Wie sieht euer Anforderungsprofil der Fahrer für die DTM aus? Zum Beispiel: Junge Wilde, oder alte Hasen?

Ich möchte starke Fahrer, mit denen man gut arbeiten kann. Das Alter ist nicht entscheidend. Ich will Piloten, mit denen man Ziele anpeilen kann, die sich als Teil des Gesamtpaketes sehen.

Werden es Fahrer sein, die schon für WRT gefahren sind?

Ich weiß es noch nicht.
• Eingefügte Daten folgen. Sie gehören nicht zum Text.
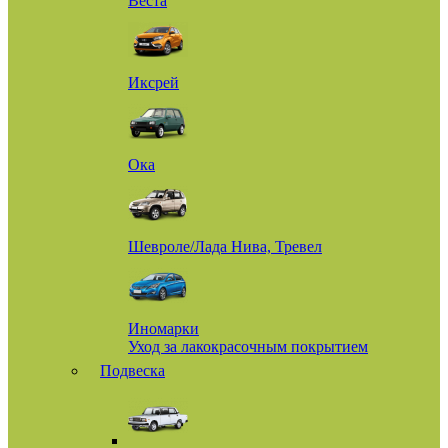
Веста
Иксрей
Ока
Шевроле/Лада Нива, Тревел
Иномарки
Уход за лакокрасочным покрытием
Подвеска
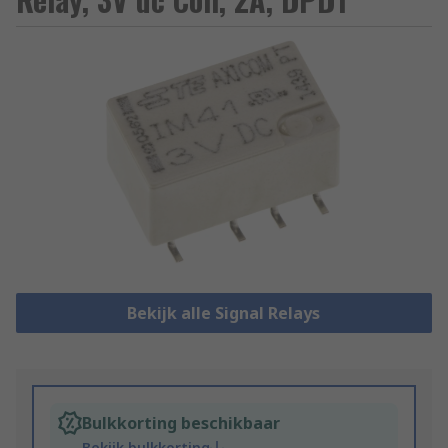
Bekijk alle Signal Relays
Bulkkorting beschikbaar
Bekijk bulkkorting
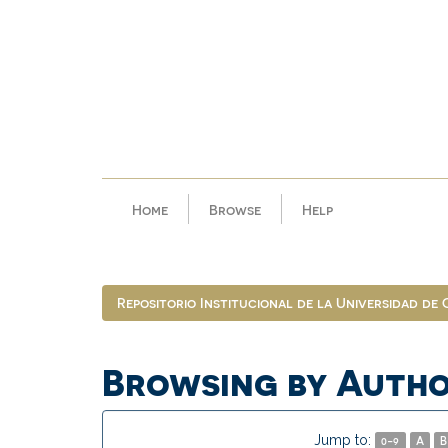
Skip
navigation
Home
Browse
Help
Repositorio Institucional de la Universidad de
Browsing by Autho
Jump to:
0-9
A
B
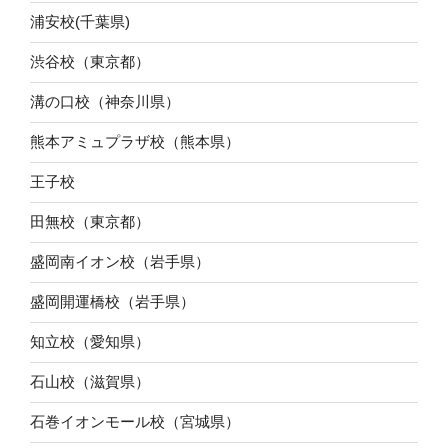
浦安校(千葉県)
渋谷校（東京都）
溝の口校（神奈川県）
熊本アミュプラザ校（熊本県）
王子校
田無校（東京都）
盛岡南イオン校（岩手県）
盛岡開運橋校（岩手県）
知立校（愛知県）
石山校（滋賀県）
石巻イオンモール校（宮城県）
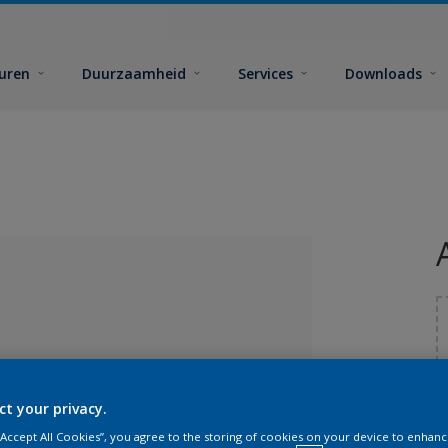
euren
Duurzaamheid
Services
Downloads
G
ct your privacy.
 “Accept All Cookies”, you agree to the storing of cookies on your device to enhanc
lecteerd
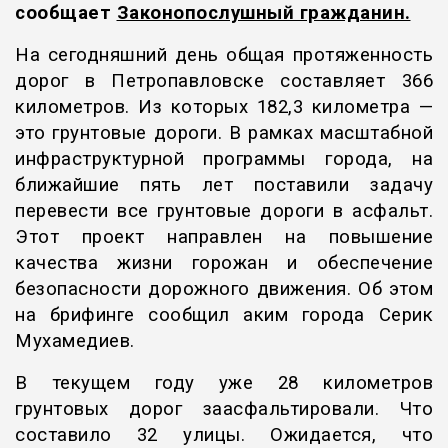
сообщает
Законопослушный гражданин
.
На сегодняшний день общая протяженность
дорог в Петропавловске составляет 366
километров. Из которых 182,3 километра —
это грунтовые дороги. В рамках масштабной
инфраструктурной программы города, на
ближайшие пять лет поставили задачу
перевести все грунтовые дороги в асфальт.
Этот проект направлен на повышение
качества жизни горожан и обеспечение
безопасности дорожного движения. Об этом
на брифинге сообщил аким города Серик
Мухамедиев.
В текущем году уже 28 километров
грунтовых дорог заасфальтировали. Что
составило 32 улицы. Ожидается, что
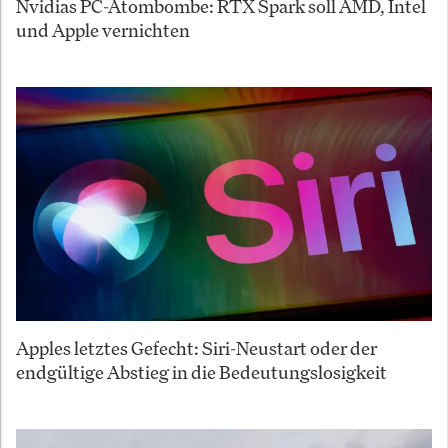
Nvidias PC-Atombombe: RTX Spark soll AMD, Intel
und Apple vernichten
Apples letztes Gefecht: Siri-Neustart oder der
endgültige Abstieg in die Bedeutungslosigkeit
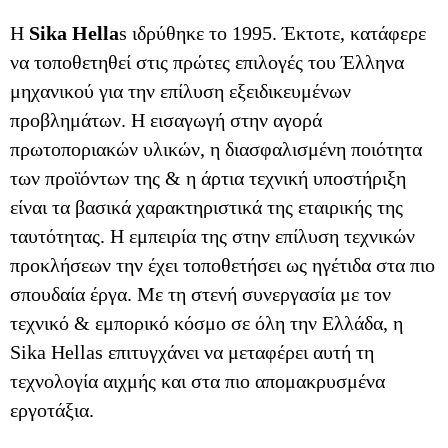
H
Sika Hella
s ιδρύθηκε το 1995. Έκτοτε, κατάφερε
να τοποθετηθεί στις πρώτες επιλογές του Έλληνα
μηχανικού για την επίλυση εξειδικευμένων
προβλημάτων. Η εισαγωγή στην αγορά
πρωτοποριακών υλικών, η διασφαλισμένη ποιότητα
των προϊόντων της & η άρτια τεχνική υποστήριξη
είναι τα βασικά χαρακτηριστικά της εταιρικής της
ταυτότητας. Η εμπειρία της στην επίλυση τεχνικών
προκλήσεων την έχει τοποθετήσει ως ηγέτιδα στα πιο
σπουδαία έργα. Με τη στενή συνεργασία με τον
τεχνικό & εμπορικό κόσμο σε όλη την Ελλάδα, η
Sika Hellas επιτυγχάνει να μεταφέρει αυτή τη
τεχνολογία αιχμής και στα πιο απομακρυσμένα
εργοτάξια.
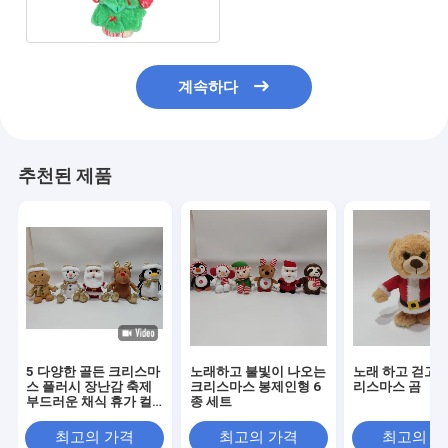
계속하다
추천된 제품
5 다양한 골든 크리스마
노래하고 불빛이 나오는
노래 하고 걷고 
스 플러시 장난감 축제
크리스마스 봉제인형 6
리스마스 곰
부드러운 채식 휴가 컬
종 세트
렉션
최고의 가격
최고의 가격
최고의 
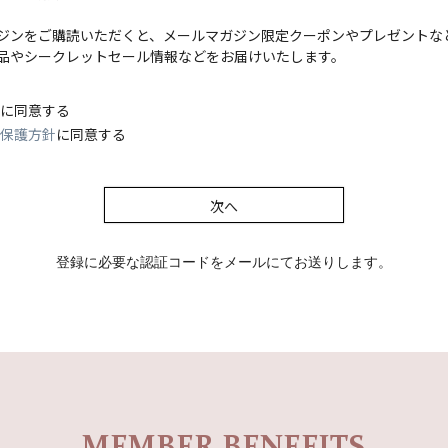
(
ジンをご購読いただくと、メールマガジン限定クーポンやプレゼントな
必
品やシークレットセール情報などをお届けいたします。
須
)
に同意する
保護方針
に同意する
次へ
登録に必要な認証コードをメールにてお送りします。
MEMBER BENEFITS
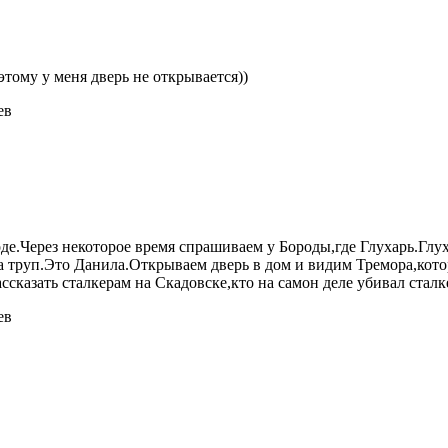
этому у меня дверь не открывается))
ев
оде.Через некоторое время спрашиваем у Бороды,где Глухарь.Гл
 труп.Это Данила.Открываем дверь в дом и видим Тремора,котор
ассказать сталкерам на Скадовске,кто на самон деле убивал сталк
ев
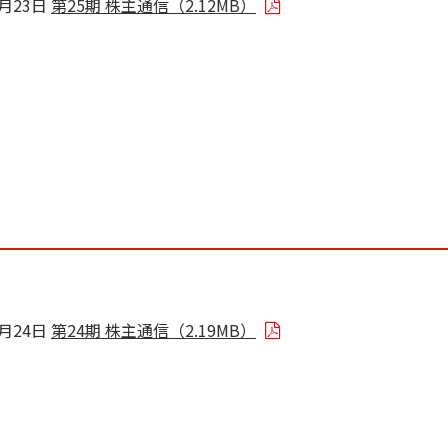
8月23日
第25期 株主通信（2.12MB）
8月24日
第24期 株主通信（2.19MB）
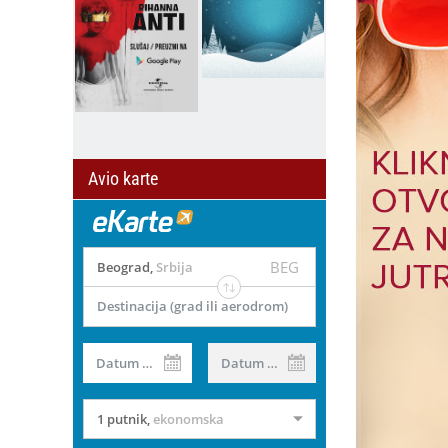
Avio karte
BEG
Beograd
,
Srbija
Destinacija (grad ili aerodrom)
Datum od
Datum do
1 putnik
,
ekonomska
Wir hatten mit Ferdinand Habsburg und Jonathan Aberdein zwei Fahrer für die Tests bekanntgegeben. Wir hatten einen Deal mit Habsburg für Jerez, aber er hat sich am vergangenen Donnerstag kurzfristig anders entschieden. Sein Management hat mir mitgeteilt, dass er nicht fahren wird. Das war sehr überraschend für mich. Aberdein wäre denkbar, warum nicht? Er war letztes Jahr schon beim „Young-Driver-Test“ dabei und er hat einen guten Job gemacht.

Zu guter Letzt: Was sind eure Ziele für die DTM-Saison 2019?

Zu gewinnen wird in der DTM schwer für uns. Wir müssen noch viel lernen. Es hängt auch davon ab, wie stark der Audi im kommenden Jahr ist. Es wäre verrückt zu sagen, ich will auf das Podium. BMW ist 2012 zurückgekehrt in die DTM. Dennoch sind sie nun auch schon sieben Jahre dabei. Teams wie Abt oder Phoenix sind seit Anfang 2000 in der DTM am Start. Wir kommen gerade erst an. Wir werden keine einfachen Jahre haben. Wir wollen einen guten Job machen und zeigen, dass wir Fortschritte machen. Und auch jungen Fahrern die Chance geben, sich für die Werkteams zu empfehlen. Mein Ziel wird es sein, zu beeindrucken. Wenn alle sagen, dass was WRT da macht, hätten wir nicht erwartet, dann bin ich zufrieden.